Each entry below should be retyped exactly, with nothing omitted.

━━━━

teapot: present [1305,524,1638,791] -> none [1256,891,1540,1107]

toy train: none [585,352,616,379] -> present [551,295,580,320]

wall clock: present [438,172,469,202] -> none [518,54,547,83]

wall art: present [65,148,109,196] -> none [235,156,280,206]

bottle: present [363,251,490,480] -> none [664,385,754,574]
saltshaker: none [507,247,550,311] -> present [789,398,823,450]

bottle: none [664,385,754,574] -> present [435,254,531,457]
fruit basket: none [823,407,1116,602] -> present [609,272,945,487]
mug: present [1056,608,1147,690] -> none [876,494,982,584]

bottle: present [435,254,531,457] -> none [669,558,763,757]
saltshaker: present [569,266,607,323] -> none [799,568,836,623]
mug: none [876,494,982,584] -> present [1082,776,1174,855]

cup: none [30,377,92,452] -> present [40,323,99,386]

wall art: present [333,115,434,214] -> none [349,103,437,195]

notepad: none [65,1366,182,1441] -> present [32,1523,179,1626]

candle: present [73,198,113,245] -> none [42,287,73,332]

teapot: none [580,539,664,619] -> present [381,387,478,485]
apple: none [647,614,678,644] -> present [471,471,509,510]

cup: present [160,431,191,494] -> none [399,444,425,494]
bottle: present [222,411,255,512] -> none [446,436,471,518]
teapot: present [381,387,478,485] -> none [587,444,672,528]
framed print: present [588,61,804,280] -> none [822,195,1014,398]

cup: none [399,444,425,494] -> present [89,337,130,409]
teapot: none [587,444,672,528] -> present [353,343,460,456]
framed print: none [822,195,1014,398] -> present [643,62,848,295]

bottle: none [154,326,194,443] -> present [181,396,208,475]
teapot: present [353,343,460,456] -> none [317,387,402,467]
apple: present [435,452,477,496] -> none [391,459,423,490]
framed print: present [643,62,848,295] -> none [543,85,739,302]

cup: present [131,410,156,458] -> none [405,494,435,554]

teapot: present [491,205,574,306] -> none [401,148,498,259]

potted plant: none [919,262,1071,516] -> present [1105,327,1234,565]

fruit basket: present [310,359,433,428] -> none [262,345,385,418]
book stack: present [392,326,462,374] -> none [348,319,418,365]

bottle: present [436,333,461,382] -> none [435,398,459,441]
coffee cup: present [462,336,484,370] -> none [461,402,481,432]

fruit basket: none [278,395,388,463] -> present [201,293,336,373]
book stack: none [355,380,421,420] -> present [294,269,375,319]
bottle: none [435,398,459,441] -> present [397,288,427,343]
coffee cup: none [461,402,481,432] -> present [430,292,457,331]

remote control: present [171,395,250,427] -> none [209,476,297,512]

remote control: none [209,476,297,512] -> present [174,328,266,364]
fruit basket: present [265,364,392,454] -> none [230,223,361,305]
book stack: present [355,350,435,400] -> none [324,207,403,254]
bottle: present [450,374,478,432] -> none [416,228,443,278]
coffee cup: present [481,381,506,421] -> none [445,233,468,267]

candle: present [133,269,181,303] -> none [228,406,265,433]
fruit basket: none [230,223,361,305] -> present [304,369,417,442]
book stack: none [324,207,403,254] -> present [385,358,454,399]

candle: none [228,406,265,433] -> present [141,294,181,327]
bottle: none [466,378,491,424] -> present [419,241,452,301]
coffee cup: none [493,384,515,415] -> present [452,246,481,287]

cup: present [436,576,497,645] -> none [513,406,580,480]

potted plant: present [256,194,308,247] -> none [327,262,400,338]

━━━━

#### Task result:
teapot: present [1305,524,1638,791] -> none [1256,891,1540,1107]

toy train: none [585,352,616,379] -> present [551,295,580,320]

wall clock: present [438,172,469,202] -> none [518,54,547,83]

wall art: present [65,148,109,196] -> none [235,156,280,206]

bottle: present [363,251,490,480] -> none [664,385,754,574]
saltshaker: none [507,247,550,311] -> present [789,398,823,450]

bottle: none [664,385,754,574] -> present [435,254,531,457]
fruit basket: none [823,407,1116,602] -> present [609,272,945,487]
mug: present [1056,608,1147,690] -> none [876,494,982,584]

bottle: present [435,254,531,457] -> none [669,558,763,757]
saltshaker: present [569,266,607,323] -> none [799,568,836,623]
mug: none [876,494,982,584] -> present [1082,776,1174,855]

cup: none [30,377,92,452] -> present [40,323,99,386]

wall art: present [333,115,434,214] -> none [349,103,437,195]

notepad: none [65,1366,182,1441] -> present [32,1523,179,1626]

candle: present [73,198,113,245] -> none [42,287,73,332]

teapot: none [580,539,664,619] -> present [381,387,478,485]
apple: none [647,614,678,644] -> present [471,471,509,510]

cup: present [160,431,191,494] -> none [399,444,425,494]
bottle: present [222,411,255,512] -> none [446,436,471,518]
teapot: present [381,387,478,485] -> none [587,444,672,528]
framed print: present [588,61,804,280] -> none [822,195,1014,398]

cup: none [399,444,425,494] -> present [89,337,130,409]
teapot: none [587,444,672,528] -> present [353,343,460,456]
framed print: none [822,195,1014,398] -> present [643,62,848,295]

bottle: none [154,326,194,443] -> present [181,396,208,475]
teapot: present [353,343,460,456] -> none [317,387,402,467]
apple: present [435,452,477,496] -> none [391,459,423,490]
framed print: present [643,62,848,295] -> none [543,85,739,302]

cup: present [131,410,156,458] -> none [405,494,435,554]

teapot: present [491,205,574,306] -> none [401,148,498,259]

potted plant: none [919,262,1071,516] -> present [1105,327,1234,565]

fruit basket: present [310,359,433,428] -> none [262,345,385,418]
book stack: present [392,326,462,374] -> none [348,319,418,365]

bottle: present [436,333,461,382] -> none [435,398,459,441]
coffee cup: present [462,336,484,370] -> none [461,402,481,432]

fruit basket: none [278,395,388,463] -> present [201,293,336,373]
book stack: none [355,380,421,420] -> present [294,269,375,319]
bottle: none [435,398,459,441] -> present [397,288,427,343]
coffee cup: none [461,402,481,432] -> present [430,292,457,331]

remote control: present [171,395,250,427] -> none [209,476,297,512]

remote control: none [209,476,297,512] -> present [174,328,266,364]
fruit basket: present [265,364,392,454] -> none [230,223,361,305]
book stack: present [355,350,435,400] -> none [324,207,403,254]
bottle: present [450,374,478,432] -> none [416,228,443,278]
coffee cup: present [481,381,506,421] -> none [445,233,468,267]

candle: present [133,269,181,303] -> none [228,406,265,433]
fruit basket: none [230,223,361,305] -> present [304,369,417,442]
book stack: none [324,207,403,254] -> present [385,358,454,399]

candle: none [228,406,265,433] -> present [141,294,181,327]
bottle: none [466,378,491,424] -> present [419,241,452,301]
coffee cup: none [493,384,515,415] -> present [452,246,481,287]

cup: present [436,576,497,645] -> none [513,406,580,480]

potted plant: present [256,194,308,247] -> none [327,262,400,338]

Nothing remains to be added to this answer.